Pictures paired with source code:

Segment Open

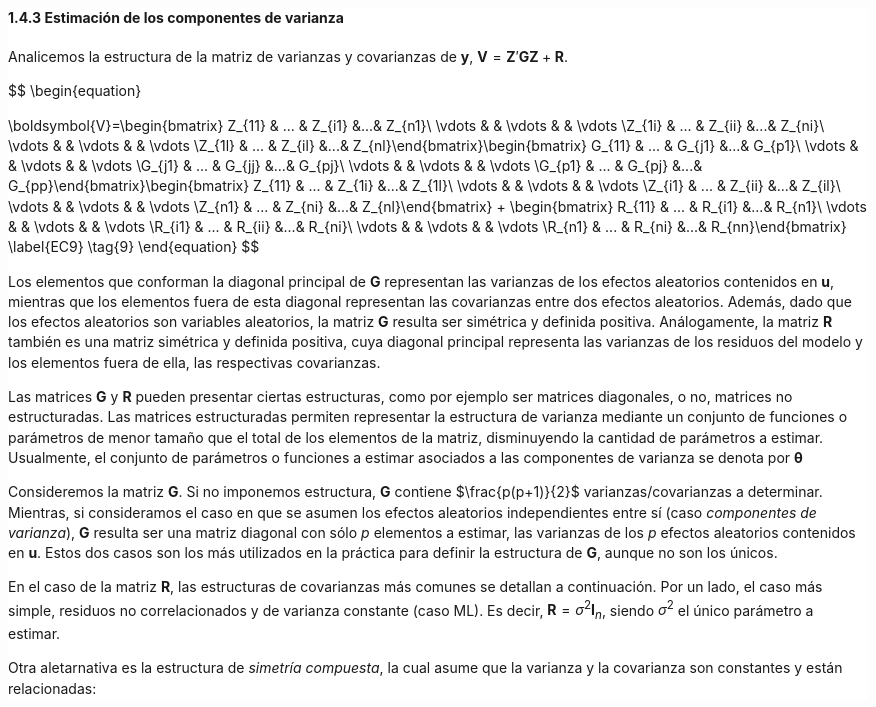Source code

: #### 1.4.3 Estimación de los componentes de varianza

Analicemos la estructura de la matriz de varianzas y covarianzas de $\boldsymbol{y}$, $\boldsymbol{V}= \boldsymbol{Z}'\boldsymbol{G}\boldsymbol{Z}+\boldsymbol{R}$.

$$
\begin{equation}

\boldsymbol{V}=\begin{bmatrix}  Z_{11} & ... & Z_{i1} &...& Z_{n1}\\ \vdots & & \vdots & & \vdots \\Z_{1i} & ... & Z_{ii} &...& Z_{ni}\\ \vdots & & \vdots & & \vdots \\Z_{1l} & ... & Z_{il} &...& Z_{nl}\end{bmatrix}\begin{bmatrix}  G_{11} & ... & G_{j1} &...& G_{p1}\\ \vdots & & \vdots & & \vdots \\G_{j1} & ... & G_{jj} &...& G_{pj}\\ \vdots & & \vdots & & \vdots \\G_{p1} & ... & G_{pj} &...& G_{pp}\end{bmatrix}\begin{bmatrix}  Z_{11} & ... & Z_{1i} &...& Z_{1l}\\ \vdots & & \vdots & & \vdots \\Z_{i1} & ... & Z_{ii} &...& Z_{il}\\ \vdots & & \vdots & & \vdots \\Z_{n1} & ... & Z_{ni} &...& Z_{nl}\end{bmatrix} + \begin{bmatrix}  R_{11} & ... & R_{i1} &...& R_{n1}\\ \vdots & & \vdots & & \vdots \\R_{i1} & ... & R_{ii} &...& R_{ni}\\ \vdots & & \vdots & & \vdots \\R_{n1} & ... & R_{ni} &...& R_{nn}\end{bmatrix}
\label{EC9}
\tag{9}
\end{equation}
$$

Los elementos que conforman la diagonal principal de $\boldsymbol{G}$ representan las varianzas de los
efectos aleatorios contenidos en $\boldsymbol{u}$, mientras que los elementos fuera de esta diagonal representan las covarianzas entre dos efectos aleatorios. Además, dado que los efectos aleatorios
son variables aleatorios, la matriz $\boldsymbol{G}$ resulta ser simétrica y definida positiva. Análogamente, la matriz $\boldsymbol{R}$ también es una matriz simétrica y definida positiva, cuya diagonal
principal representa las varianzas de los residuos del modelo y los elementos fuera de ella, las respectivas covarianzas.

Las matrices $\boldsymbol{G}$ y $\boldsymbol{R}$ pueden presentar ciertas estructuras, como por ejemplo ser matrices diagonales, o no, matrices no estructuradas. Las matrices estructuradas permiten representar
la estructura de varianza mediante un conjunto de funciones o parámetros de menor tamaño que el total de los elementos de la matriz, disminuyendo la cantidad de parámetros a estimar. Usualmente, el conjunto de parámetros o funciones a estimar
asociados a las componentes de varianza se denota por $\boldsymbol{\theta}$

Consideremos la matriz $\boldsymbol{G}$. Si no imponemos estructura, $\boldsymbol{G}$ contiene $\frac{p(p+1)}{2}$ varianzas/covarianzas a determinar. Mientras, si consideramos el caso en que se asumen los efectos aleatorios independientes
entre sí (caso *componentes de varianza*), $\boldsymbol{G}$ resulta ser una matriz diagonal con sólo $p$ elementos a estimar, las varianzas de los $p$ efectos aleatorios contenidos en $\boldsymbol{u}$. Estos dos casos son los más utilizados en la práctica
para definir la estructura de $\boldsymbol{G}$, aunque no son los únicos.

En el caso de la matriz $\boldsymbol{R}$, las estructuras de covarianzas más comunes se detallan a continuación. Por un lado,
el caso más simple, residuos no correlacionados y de varianza constante (caso ML). Es decir, $\boldsymbol{R}=\sigma^2\boldsymbol{I}_{n}$, siendo $\sigma^2$ el único parámetro a estimar.

Otra aletarnativa es la estructura de *simetría compuesta*, la cual asume que la varianza y la covarianza son constantes y están relacionadas:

Segment Closed

PROBLEM TO SOLVE =
Reproduce, exactly as they stand in the data above, the lines from the one that holds "estructuradas permiten representar" to the one that holds "asociados a las", inclusive.

RESPONSE FOR THIS EXERCISE =
Las matrices $\boldsymbol{G}$ y $\boldsymbol{R}$ pueden presentar ciertas estructuras, como por ejemplo ser matrices diagonales, o no, matrices no estructuradas. Las matrices estructuradas permiten representar
la estructura de varianza mediante un conjunto de funciones o parámetros de menor tamaño que el total de los elementos de la matriz, disminuyendo la cantidad de parámetros a estimar. Usualmente, el conjunto de parámetros o funciones a estimar
asociados a las componentes de varianza se denota por $\boldsymbol{\theta}$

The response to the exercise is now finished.